● Exercise brief
Give the lines below again exactly, starting with the line that holds "thumb mcp: (263, 278)" and going on through the line that holds "middle pip: (239, 294)".

● Available records
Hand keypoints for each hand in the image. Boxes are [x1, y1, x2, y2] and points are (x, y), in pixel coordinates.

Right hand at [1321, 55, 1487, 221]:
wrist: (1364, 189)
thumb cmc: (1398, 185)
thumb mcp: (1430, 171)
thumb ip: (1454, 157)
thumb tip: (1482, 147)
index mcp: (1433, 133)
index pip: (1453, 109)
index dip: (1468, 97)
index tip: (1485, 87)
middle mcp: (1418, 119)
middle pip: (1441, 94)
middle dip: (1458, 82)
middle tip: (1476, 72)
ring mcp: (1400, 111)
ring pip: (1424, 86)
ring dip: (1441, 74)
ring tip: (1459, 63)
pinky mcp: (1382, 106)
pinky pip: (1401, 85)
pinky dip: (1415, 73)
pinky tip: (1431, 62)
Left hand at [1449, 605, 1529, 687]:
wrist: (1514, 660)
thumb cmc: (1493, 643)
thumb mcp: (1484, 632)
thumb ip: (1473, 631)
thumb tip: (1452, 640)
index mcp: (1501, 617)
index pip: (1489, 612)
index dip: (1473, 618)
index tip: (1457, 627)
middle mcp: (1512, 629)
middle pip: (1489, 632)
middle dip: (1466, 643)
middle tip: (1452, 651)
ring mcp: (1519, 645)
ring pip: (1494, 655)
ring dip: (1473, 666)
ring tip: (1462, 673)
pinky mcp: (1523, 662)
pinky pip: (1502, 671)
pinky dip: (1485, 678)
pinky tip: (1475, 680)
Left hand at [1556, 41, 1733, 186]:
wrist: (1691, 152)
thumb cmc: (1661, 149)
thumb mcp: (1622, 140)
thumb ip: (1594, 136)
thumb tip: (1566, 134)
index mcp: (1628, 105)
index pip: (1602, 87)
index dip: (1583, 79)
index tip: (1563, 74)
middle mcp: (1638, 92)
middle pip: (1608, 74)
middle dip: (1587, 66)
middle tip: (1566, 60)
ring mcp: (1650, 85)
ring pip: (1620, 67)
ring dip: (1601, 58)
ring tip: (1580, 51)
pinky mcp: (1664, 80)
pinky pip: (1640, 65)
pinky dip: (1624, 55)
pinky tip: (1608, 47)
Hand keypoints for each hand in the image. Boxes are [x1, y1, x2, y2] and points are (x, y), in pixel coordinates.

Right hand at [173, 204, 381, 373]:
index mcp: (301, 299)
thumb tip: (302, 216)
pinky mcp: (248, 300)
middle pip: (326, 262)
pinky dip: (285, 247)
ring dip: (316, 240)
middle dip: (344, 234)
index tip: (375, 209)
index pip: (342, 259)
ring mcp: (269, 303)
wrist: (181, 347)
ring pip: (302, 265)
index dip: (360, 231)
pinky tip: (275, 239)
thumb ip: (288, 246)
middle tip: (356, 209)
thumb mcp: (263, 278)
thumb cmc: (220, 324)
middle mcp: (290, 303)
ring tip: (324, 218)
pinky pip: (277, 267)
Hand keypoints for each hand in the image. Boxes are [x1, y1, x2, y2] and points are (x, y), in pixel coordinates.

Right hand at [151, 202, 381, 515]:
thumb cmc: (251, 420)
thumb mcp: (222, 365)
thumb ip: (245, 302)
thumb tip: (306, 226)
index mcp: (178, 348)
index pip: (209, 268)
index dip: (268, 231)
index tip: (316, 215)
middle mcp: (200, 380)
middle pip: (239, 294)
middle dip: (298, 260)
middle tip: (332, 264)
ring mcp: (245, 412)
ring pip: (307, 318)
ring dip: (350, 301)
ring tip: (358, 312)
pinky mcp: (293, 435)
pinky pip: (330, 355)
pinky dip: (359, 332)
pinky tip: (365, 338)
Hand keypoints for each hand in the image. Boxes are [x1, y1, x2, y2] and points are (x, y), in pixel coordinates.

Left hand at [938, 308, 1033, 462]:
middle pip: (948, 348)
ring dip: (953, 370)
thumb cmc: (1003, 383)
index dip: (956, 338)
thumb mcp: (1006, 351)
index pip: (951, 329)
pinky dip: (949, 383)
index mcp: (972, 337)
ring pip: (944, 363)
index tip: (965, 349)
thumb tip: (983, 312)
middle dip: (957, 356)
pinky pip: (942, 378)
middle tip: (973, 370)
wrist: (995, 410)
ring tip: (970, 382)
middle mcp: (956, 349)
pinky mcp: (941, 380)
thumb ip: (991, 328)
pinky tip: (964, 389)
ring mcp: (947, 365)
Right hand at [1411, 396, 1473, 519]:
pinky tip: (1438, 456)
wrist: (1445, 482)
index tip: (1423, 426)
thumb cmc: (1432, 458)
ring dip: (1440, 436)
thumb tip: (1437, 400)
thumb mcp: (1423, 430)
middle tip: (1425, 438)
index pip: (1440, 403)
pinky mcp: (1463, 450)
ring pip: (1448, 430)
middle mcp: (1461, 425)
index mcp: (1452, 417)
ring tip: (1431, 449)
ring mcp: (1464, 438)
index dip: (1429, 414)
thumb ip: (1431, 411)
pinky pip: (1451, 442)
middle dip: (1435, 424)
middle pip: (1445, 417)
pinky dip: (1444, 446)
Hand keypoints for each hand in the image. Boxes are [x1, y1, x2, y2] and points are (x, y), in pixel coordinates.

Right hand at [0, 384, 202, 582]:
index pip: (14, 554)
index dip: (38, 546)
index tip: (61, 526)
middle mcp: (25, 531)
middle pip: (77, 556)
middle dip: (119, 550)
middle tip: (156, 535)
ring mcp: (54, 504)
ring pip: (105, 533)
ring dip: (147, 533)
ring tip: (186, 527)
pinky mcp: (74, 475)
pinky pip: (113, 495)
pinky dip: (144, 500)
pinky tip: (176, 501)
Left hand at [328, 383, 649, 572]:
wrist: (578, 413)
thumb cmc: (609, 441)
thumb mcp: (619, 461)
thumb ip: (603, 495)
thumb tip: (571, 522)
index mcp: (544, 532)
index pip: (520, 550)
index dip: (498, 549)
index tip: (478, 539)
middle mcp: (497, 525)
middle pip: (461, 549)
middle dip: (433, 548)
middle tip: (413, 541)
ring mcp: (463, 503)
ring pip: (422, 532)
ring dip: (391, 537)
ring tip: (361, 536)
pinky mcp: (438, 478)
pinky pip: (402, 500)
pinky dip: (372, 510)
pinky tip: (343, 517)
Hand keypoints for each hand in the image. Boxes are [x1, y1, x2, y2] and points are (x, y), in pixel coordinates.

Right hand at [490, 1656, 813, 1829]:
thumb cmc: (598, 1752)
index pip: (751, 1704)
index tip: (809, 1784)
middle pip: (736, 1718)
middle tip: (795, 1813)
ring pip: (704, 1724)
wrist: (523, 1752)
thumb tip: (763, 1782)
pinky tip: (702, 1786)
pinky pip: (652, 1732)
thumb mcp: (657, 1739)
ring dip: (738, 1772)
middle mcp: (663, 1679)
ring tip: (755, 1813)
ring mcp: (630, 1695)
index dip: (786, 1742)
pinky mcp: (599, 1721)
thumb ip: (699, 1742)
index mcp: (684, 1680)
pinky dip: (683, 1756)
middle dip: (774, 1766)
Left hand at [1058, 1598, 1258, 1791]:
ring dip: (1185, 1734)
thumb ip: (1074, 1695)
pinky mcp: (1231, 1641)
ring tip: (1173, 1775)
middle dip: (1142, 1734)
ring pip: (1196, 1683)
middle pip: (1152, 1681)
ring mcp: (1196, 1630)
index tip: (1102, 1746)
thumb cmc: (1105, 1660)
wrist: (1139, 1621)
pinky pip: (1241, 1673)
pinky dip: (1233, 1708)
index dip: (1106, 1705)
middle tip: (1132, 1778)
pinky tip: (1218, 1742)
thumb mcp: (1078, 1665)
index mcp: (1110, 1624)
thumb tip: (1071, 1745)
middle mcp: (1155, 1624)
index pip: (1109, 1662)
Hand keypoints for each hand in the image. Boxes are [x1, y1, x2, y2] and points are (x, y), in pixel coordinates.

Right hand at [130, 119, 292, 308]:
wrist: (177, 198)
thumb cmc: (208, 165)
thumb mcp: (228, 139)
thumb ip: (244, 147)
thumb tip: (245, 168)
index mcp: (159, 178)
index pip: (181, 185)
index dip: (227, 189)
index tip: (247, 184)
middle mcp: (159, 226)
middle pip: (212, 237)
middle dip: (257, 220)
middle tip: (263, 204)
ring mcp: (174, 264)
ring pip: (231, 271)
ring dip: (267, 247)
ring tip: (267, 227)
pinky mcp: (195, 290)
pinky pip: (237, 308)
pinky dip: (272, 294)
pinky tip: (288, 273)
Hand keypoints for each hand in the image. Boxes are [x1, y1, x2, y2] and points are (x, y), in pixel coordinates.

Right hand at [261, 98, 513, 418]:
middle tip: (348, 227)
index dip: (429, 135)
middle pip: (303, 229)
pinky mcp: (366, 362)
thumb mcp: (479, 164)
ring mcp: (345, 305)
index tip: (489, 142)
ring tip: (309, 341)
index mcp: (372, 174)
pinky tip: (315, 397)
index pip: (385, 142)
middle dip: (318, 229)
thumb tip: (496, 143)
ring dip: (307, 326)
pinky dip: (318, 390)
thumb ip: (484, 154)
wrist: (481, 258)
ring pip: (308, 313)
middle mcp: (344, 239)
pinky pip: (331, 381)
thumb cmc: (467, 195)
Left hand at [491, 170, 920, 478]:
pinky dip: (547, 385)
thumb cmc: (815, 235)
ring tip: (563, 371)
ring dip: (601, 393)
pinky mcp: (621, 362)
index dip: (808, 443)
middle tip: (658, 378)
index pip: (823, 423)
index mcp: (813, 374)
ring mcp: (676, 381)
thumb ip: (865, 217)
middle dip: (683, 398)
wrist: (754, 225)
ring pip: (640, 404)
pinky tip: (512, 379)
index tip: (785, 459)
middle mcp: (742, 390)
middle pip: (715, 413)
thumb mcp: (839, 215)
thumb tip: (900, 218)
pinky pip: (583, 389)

● Solution
thumb mcp: (263, 278)
thumb cmc: (220, 324)
middle mcp: (290, 303)
ring tip: (324, 218)
pinky pip: (277, 267)
Hand keypoints for each hand in the image. Boxes are [x1, y1, x2, y2] and points are (x, y), in pixel coordinates.

Right hand at [151, 202, 381, 515]:
thumb cmc: (251, 420)
thumb mcp: (222, 365)
thumb ip: (245, 302)
thumb tip: (306, 226)
index mcp: (178, 348)
index pip: (209, 268)
index dip: (268, 231)
index tip: (316, 215)
middle mcp: (200, 380)
middle pip: (239, 294)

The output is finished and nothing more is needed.